• Krutik Tanna

M&M Finance Rights Issue

Updated: Jul 21

WHAT IS A RIGHTS ISSUE?

Rights issue is a privilege given to the existing shareholders to increase their exposure to the stock at a discounted price. In these rights offerings, companies grant shareholders the right, but not the obligation, to buy new shares at a discount to the current trading price. As a shareholder, you have the following three options with a rights issue,

You can:

  1. subscribe to the rights issue in full

  2. ignore your rights

  3. sell the rights to someone else

Your rights allow you to decide whether you want to take up the option to buy the shares or sell your rights to other investors or the underwriter.

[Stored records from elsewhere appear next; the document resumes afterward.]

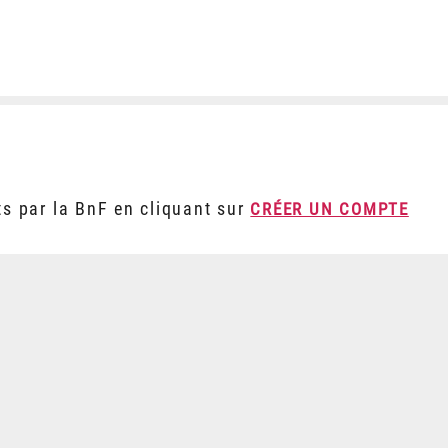
ts par la BnF en cliquant sur
CRÉER UN COMPTE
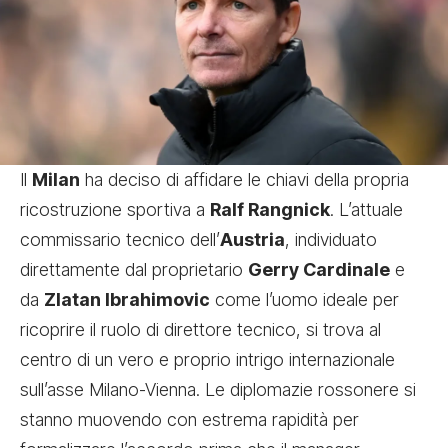
Il
Milan
ha deciso di affidare le chiavi della propria
ricostruzione sportiva a
Ralf Rangnick
. L’attuale
commissario tecnico dell’
Austria
, individuato
direttamente dal proprietario
Gerry Cardinale
e
da
Zlatan Ibrahimovic
come l’uomo ideale per
ricoprire il ruolo di direttore tecnico, si trova al
centro di un vero e proprio intrigo internazionale
sull’asse Milano-Vienna. Le diplomazie rossonere si
stanno muovendo con estrema rapidità per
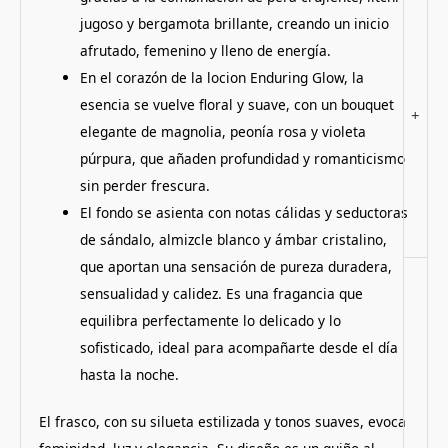
jugoso y bergamota brillante, creando un inicio
afrutado, femenino y lleno de energía.
En el corazón de la locion Enduring Glow, la
esencia se vuelve floral y suave, con un bouquet
+
elegante de magnolia, peonía rosa y violeta
púrpura, que añaden profundidad y romanticismo
sin perder frescura.
El fondo se asienta con notas cálidas y seductoras
de sándalo, almizcle blanco y ámbar cristalino,
que aportan una sensación de pureza duradera,
sensualidad y calidez. Es una fragancia que
equilibra perfectamente lo delicado y lo
sofisticado, ideal para acompañarte desde el día
hasta la noche.
El frasco, con su silueta estilizada y tonos suaves, evoca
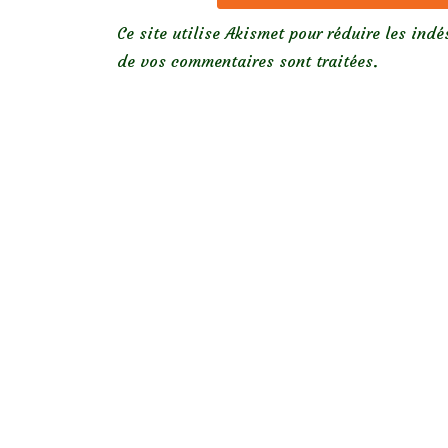
Ce site utilise Akismet pour réduire les indé
de vos commentaires sont traitées
.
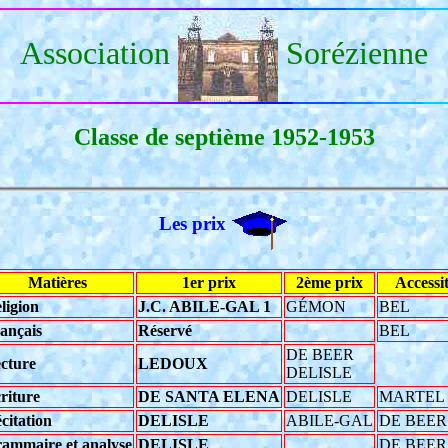
Association
Sorézienne
Classe de septième 1952-1953
Les prix
Matières
1er prix
2ème prix
Accessi
ligion
J.C. ABILE-GAL 1
GÉMON
BEL
ançais
Réservé
BEL
DE BEER
cture
LEDOUX
DELISLE
riture
DE SANTA ELENA
DELISLE
MARTEL 
citation
DELISLE
ABILE-GAL
DE BEER
ammaire et analyse
DELISLE
DE BEER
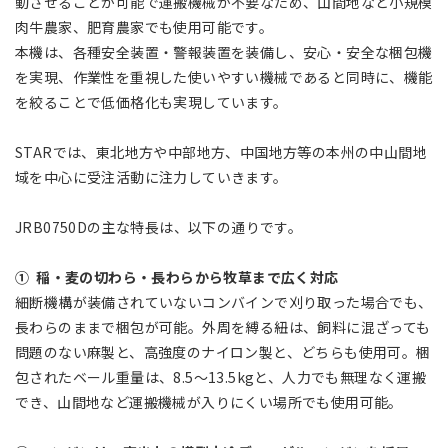
動させることが可能で運搬機械が不要なため、山間地など小規模
肉牛農家、肥育農家でも使用可能です。
本機は、各種安全装置・警報装置を装備し、安心・安全な梱包機
を実現、作業性を重視した使いやすい機械であると同時に、機能
を絞ることで低価格化も実現しています。
STARでは、東北地方や中部地方、中国地方等の本州の中山間地
域を中心に受注活動に注力していきます。
JRB0750Dの主な特長は、以下の通りです。
① 稲・麦の切わら・長わらから牧草まで広く対応
細断機構が装備されていないコンバインで刈り取った場合でも、
長わらのままで梱包が可能。外周を縛る紐は、飼料に混ざっても
問題のない麻製と、高強度のナイロン製と、どちらも使用可。梱
包されたベール重量は、8.5～13.5kgと、人力でも無理なく運搬
でき、山間地など運搬機械が入りにくい場所でも使用可能。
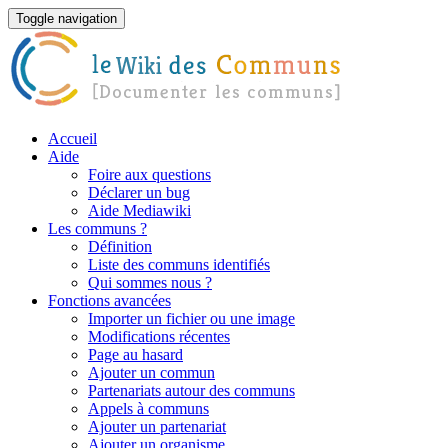
Toggle navigation
Accueil
Aide
Foire aux questions
Déclarer un bug
Aide Mediawiki
Les communs ?
Définition
Liste des communs identifiés
Qui sommes nous ?
Fonctions avancées
Importer un fichier ou une image
Modifications récentes
Page au hasard
Ajouter un commun
Partenariats autour des communs
Appels à communs
Ajouter un partenariat
Ajouter un organisme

Rights that can be traded are called renounceable rights. After they have been traded, the rights are known as nil-paid rights. The rights issued to a shareholder have value, thus compensating current shareholders for the future dilution of their existing shares' value. Dilution occurs because a rights offering spreads a company’s net profit over a larger number of shares. Thus, the company’s earnings per share, or EPS, decreases as the allocated earnings result in share dilution. A company may opt for rights issue to raise additional capital. A company may need the extra capital to meet its current financial obligation or to pay off its debt, especially when it is unable to borrow capital. However, the capital raised can be used to fund expenditures designed to expand the company's business, such as acquisitions or opening new facilities for manufacturing or sales.


REASONS COMPANIES OPT FOR A RIGHTS ISSUE

There are various reasons for a company to opt for a rights issue,

  1. The shares are offered to the shareholders at a discounted price to encourage them to purchase the rights issue.

  2. The company saves a significant amount of money on underwriting fees.

  3. There is no dilution in the control of the company.

GUIDELINES REGARDING RIGHTS ISSUE

There are no restrictions on the pricing of the rights issue. It usually takes place as per the discretion of the company and the merchant bankers, except for a few rules laid down by SEBI which are to be followed. Rights issues must be kept open for at least 15 days, the issuer company can utilize the funds collected from the rights issue once the stock exchanges are satisfied that a minimum of 90% of the subscription has been received.


M&M FINANCE RIGHTS ISSUE

On July 18, 2020, the board of Mahindra and Mahindra Financial Services approved the proposal to raise funds amounting to ₹3,500 crores through its rights issue. This came after Mahindra Finance posted a 62% drop in net profit for the March quarter at ₹221 crores. The company set aside additional provisions of ₹574 crores for COVID-19 in Q4FY20. The rights issue will see Mahindra Finance raise about ₹3,500 crores for contingencies (keeping in mind that 75% of its customers opted for the first three-month moratorium) and opportunities arising out of the COVID-19-induced economic turbulence. The issue size would consist of 61.77 crores fully paid-up equity shares of face value of ₹2 each at a ratio of 1:1, for an aggregate amount not exceeding ₹3,089 crores. It would be priced at ₹50 per share, including a premium of ₹48 per share. According to its regulatory filing, the issue will open on July 28 and close on August 11.

Compared to the current market price of Rs. 225, the rights issue is priced at Rs. 50, which implies a massive discount of 77%. The record date for applying for rights issue is 23 July 2020.

According to me, M&M Finance opted for this rights issue due to the following reasons:

  1. Protect themselves from the rising NPAs: The standalone assets under management (AUM) stood at ₹81,436 crore while the gross NPA stood at 9.19% as against 8.17%. The company set aside additional provisions of ₹574 crores for COVID-19 in Q4FY20 which indicates a minimum rise of 0.70% in NPA.

  2. Delayed repayments: As a result of disruptions in the economy, 75% of the company’s debtors have opted for the moratorium in Q4FY20. This has caused a serious amount of damage to the company’s daily cash flow.

  3. The revival of demand: Due to the nationwide lockdown there was a fall in demand for loans, but as the economy is getting back on track, economic activities are picking up and there has been a rising demand for loans. The company needs to have enough cash to service the demand for these loans.